Limitations & Future Work

  • The margin \(\lambda\) still needs selection on a development set.
  • Experiments focus on math and commonsense QA (accuracy). Performance on open-ended writing, safety, and multi-turn dialogue needs further verification.
  • Running both \(p\) and \(q^\ast\) distributions at each step increases inference overhead. Analysis of throughput and memory relative to accuracy gains is limited.

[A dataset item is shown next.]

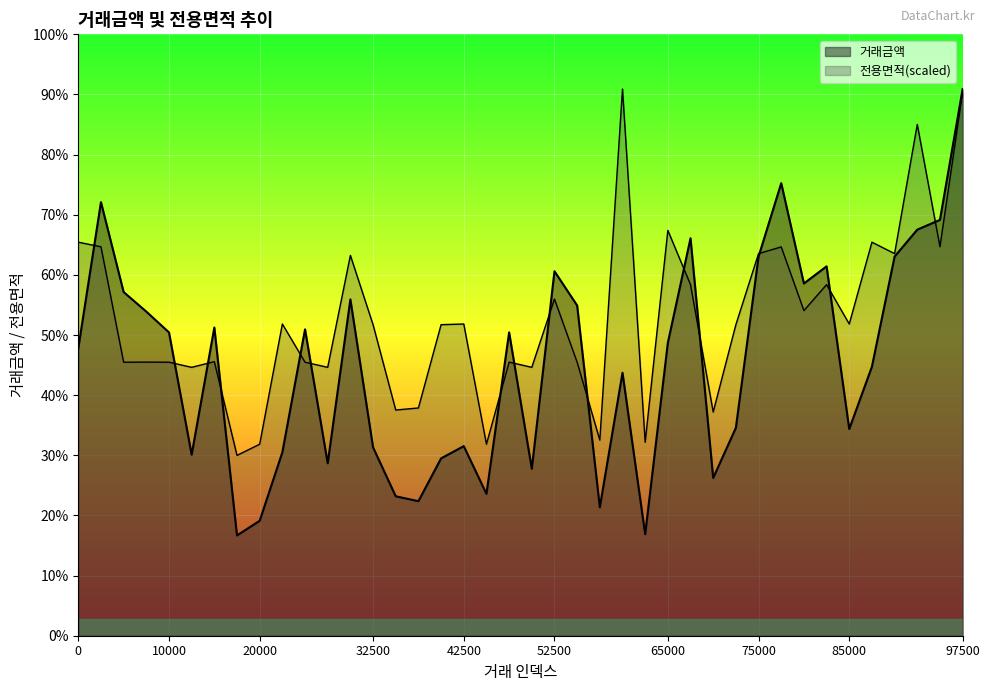

After their last crossing, which series has the higher values: 거래금액 or 전용면적?

거래금액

  • Confidence bet depends on probability calibration. If \(q^\ast\) is consistently over- or under-confident, the \(\max_w q^\ast_w\) baseline will be misleading.

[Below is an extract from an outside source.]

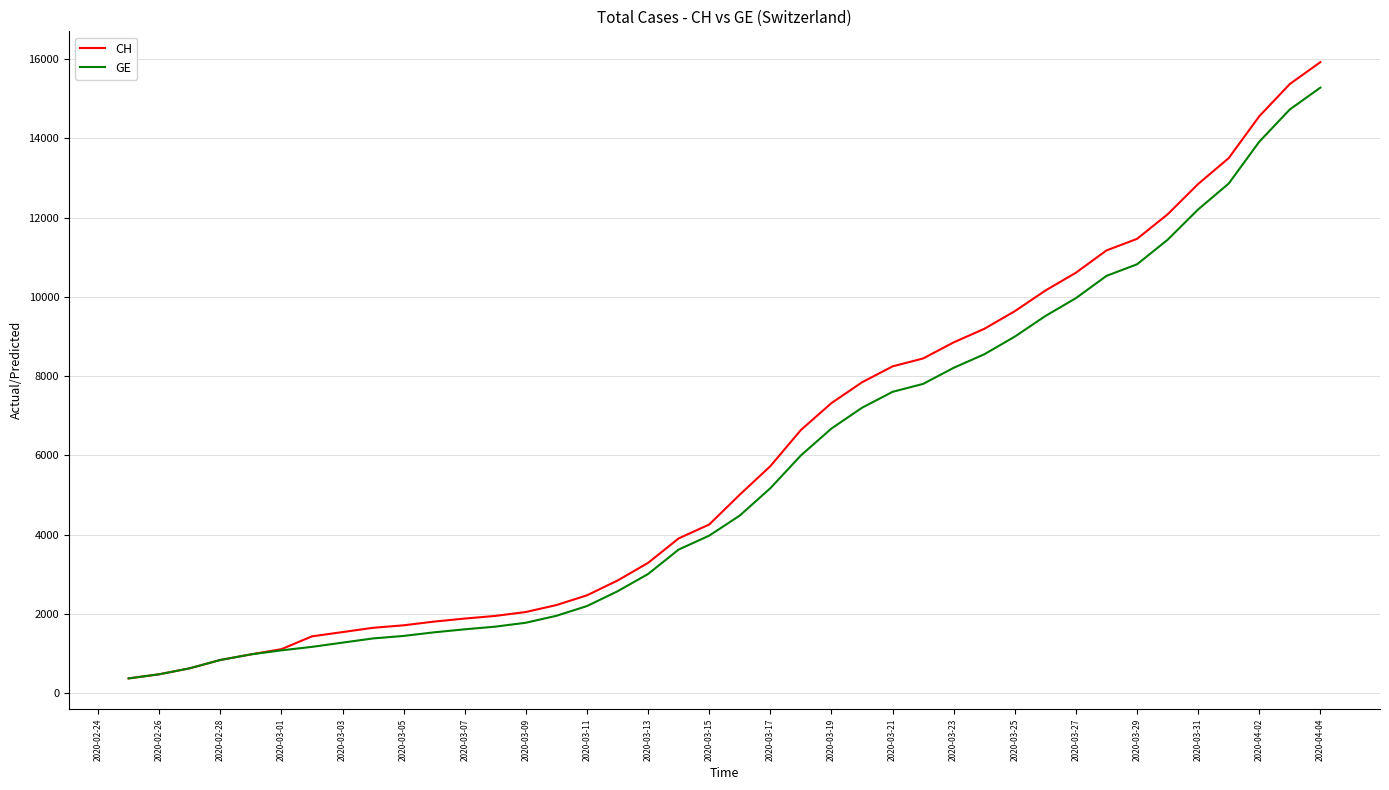

Which series has the widest spread of values?

CH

  • The current criterion only compares single-token confidence without modeling long-term returns. Future work could extend the rejection criterion to short horizons or value estimates.
  • vs Implicit reward / proxy tuning: Implicit reward uses \(q^\ast/q\) to extract the offset between small models and applies it to \(p\). This paper explains such distribution transformations as a special case of rejection-based sampling while removing the requirement to access the small base version \(q\).
  • vs Nudging: Nudging performs distribution-level deferral based on \(\max_w p_w\). This paper argues this confuses ambiguity with uncertainty, moving instead to token-level relative comparisons with \(q^\ast\).
  • vs Dual KAD: Dual KAD already uses token-level decisions but relies on absolute thresholds like \(p_v < \lambda\). The advantage of this work is that the threshold is not determined by \(p\) alone but by a comparison with the best candidate of \(q^\ast\).
  • vs Cascade / speculative decoding: Inspired by cascade methods, this work suggests that handover rules should use relative evidence between models rather than treating the small model as an infallible expert fallback.

Rating

  • Novelty: ⭐⭐⭐⭐ The unified PGM perspective is clear, and the new criterion captures the relative nature of deferral well.
  • Experimental Thoroughness: ⭐⭐⭐⭐ Covers two model families and five datasets with margin analysis. Lacks open-ended alignment evaluation and efficiency analysis.
  • Writing Quality: ⭐⭐⭐⭐ Direct and concise, with good mapping between formulas and intuition.
  • Value: ⭐⭐⭐⭐ Highly relevant for those working on test-time alignment, model cascades, and guided decoding.